Hsin Hsiao-ling, Hsin Hsiao-hung and Liu Yang, respective principals of the orchestra’s gaohu, erhu and zhonghu sections, had earlier criticised the orchestra of poor governance and artistic direction in a public press conference on January 25. They called for the resignation of both artistic director Yan Hui-Chang and executive director Celina Chins. A special commission was formed to investigate the allegations, but after three failed attempts to speak to the three musicians behind closed doors, the Council of the orchestra decided to cut ties with the three.

According to Kenneth Chan, the three received text messages and letters signed by Executive Director Chin Man-Wah in the morning, notifying them their contracts would be terminated by immediate effect. The content of the notifications explained their respective compensation packages and demanded they clear their lockers by 27th February, but did not offer any explanation to their dismission.

Burned bridges

The Chinese Orchestra later issued a press release titled “After losing all trust with the three principals, the Chinese Orchestra reluctantly terminates their employment contract”. The press release claimed that after many failed attempts to hold talks with the three, the principals “clearly did not have the good faith nor the confidence to communicate with the commission”. It also stated that the three principals’ crusade to “save the orchestra”, left fellow musicians in the orchestra “puzzled” and “with resentment”.

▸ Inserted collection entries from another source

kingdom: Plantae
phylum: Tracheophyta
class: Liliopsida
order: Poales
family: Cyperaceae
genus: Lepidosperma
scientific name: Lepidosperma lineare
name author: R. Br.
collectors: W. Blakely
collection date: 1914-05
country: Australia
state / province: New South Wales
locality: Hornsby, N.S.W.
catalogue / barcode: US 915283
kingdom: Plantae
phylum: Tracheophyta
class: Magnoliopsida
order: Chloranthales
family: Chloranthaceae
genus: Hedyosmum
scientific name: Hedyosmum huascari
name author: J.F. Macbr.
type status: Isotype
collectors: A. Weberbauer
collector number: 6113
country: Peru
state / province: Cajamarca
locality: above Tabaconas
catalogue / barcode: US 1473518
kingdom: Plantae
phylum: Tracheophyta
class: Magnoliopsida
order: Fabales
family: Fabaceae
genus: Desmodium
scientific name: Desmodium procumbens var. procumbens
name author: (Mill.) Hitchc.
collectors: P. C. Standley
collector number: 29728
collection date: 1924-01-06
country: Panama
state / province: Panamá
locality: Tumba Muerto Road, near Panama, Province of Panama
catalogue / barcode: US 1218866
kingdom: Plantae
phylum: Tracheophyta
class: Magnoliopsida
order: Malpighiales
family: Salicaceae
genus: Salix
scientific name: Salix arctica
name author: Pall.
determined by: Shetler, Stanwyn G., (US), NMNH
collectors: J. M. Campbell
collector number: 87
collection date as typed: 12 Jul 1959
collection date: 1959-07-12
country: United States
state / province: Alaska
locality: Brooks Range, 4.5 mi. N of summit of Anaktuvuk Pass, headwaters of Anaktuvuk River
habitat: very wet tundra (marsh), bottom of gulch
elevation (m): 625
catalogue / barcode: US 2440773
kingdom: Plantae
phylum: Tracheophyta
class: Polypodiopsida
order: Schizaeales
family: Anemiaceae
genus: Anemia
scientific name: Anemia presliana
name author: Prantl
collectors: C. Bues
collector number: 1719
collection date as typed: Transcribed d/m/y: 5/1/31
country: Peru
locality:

The document stated that, after long discussions within the council, it was decided “all trust and capacity to cooperate had been lost, and three principals’ contracts would be terminated, and that the council was “forced to do so under the premise of safeguarding the overall interests of the orchestra”.

He says, she says

In the press conference today, Hsin Hsiao-ling hit back at the allegations stated in the press release, claiming they were refused entrance during the first attempted meeting on 9th February, because they insisted on bringing in a lawyer to ensure the talks were fair. According to Hsin Hsiao-ling, the second meeting on Wednesday failed solely due to scheduling conflicts, where the two parties agreed to meet the next Friday. Then on 13th of February, the lawyer the three brought to the meeting was again refused entrance, leaving the three to attend the meeting, where they left in protest against the allegedly “unfair” meetings. The three accused the special commision of lacking transparency and independence, as it was formed by members of the current council.

Set the stage

Kenneth Chan claimed that the three principals had evidence to back up their accusations against the management of the orchestra, but wished to present them only when a fair and transparent platform is available. He also stated his wishes to organise a meeting with Secretary for Home Affairs Tsang Tak-Sing, who has shown concern for the incident but has not been directly involved so far.

The three principals said they would seek legal advice to confirm if they have grounds to appeal the termination of their employment. The employment agreement within the Chinese Orchestra allows appeal for termination with 14 days.

Publically funded

The Chinese Orchestra was established in 1977 and became an independent body under the management of the Hong Kong Chinese Orchestra Limited in 2001. The current chair of the council Dr Carlye Tsui, has been in this position for consecutive years since 2001 except for 2007 and 2008. During those exception, Dr Tsui was a member of the council and vice chair respectively.

Despite being a limited company, the orchestra is still funded by public funds under the Home Affairs Bureau. During the 2013-2014 fiscal year, Government subsidies made up 80% of the orchestra’s revenue, amounting to over 58 million Hong Kong dollars. The Chinese Orchestra will receive a total funding of 62.5 million Hong Kong dollars from the Home Affairs Bureau this year.